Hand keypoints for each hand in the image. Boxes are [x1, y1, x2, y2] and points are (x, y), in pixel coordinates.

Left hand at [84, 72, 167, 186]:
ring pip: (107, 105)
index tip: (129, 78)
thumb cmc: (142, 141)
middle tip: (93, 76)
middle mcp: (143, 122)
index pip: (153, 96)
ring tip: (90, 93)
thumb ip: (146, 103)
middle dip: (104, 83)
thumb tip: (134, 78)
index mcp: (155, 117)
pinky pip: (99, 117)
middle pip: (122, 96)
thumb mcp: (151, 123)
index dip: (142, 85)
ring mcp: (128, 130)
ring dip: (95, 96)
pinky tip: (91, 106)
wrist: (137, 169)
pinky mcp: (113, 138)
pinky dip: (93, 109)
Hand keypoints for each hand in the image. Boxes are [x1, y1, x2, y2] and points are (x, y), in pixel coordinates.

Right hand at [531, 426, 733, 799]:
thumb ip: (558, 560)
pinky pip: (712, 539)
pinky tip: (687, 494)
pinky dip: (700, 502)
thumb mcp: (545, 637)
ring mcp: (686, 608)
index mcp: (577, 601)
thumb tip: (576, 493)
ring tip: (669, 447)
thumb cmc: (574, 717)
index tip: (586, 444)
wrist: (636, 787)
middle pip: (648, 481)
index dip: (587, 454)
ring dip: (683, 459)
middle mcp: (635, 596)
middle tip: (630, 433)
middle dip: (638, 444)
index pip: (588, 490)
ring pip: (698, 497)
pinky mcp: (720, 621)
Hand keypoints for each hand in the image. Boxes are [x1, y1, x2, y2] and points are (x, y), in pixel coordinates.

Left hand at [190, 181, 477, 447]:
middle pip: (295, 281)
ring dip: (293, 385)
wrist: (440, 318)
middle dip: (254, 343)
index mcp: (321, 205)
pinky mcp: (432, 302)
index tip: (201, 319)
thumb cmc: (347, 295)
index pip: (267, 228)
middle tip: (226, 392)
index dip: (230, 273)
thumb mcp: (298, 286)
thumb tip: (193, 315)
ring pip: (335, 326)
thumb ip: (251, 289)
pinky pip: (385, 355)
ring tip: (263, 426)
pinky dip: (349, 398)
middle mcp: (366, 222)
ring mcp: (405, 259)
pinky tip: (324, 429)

THE PROBLEM >> Taking the listing above as the source, transcribe only the lines starting at the line with "middle dip: (638, 444)" and going through the line with "index mcp: (321, 205)", unaltered and with both ends included.

EXERCISE RESPONSE >>
middle dip: (638, 444)
index pip: (588, 490)
ring pip: (698, 497)
pinky mcp: (720, 621)
Hand keypoints for each hand in the image. Boxes are [x1, y1, x2, y2] and points are (x, y), in pixel coordinates.

Left hand at [190, 181, 477, 447]:
middle pip: (295, 281)
ring dip: (293, 385)
wrist: (440, 318)
middle dip: (254, 343)
index mcp: (321, 205)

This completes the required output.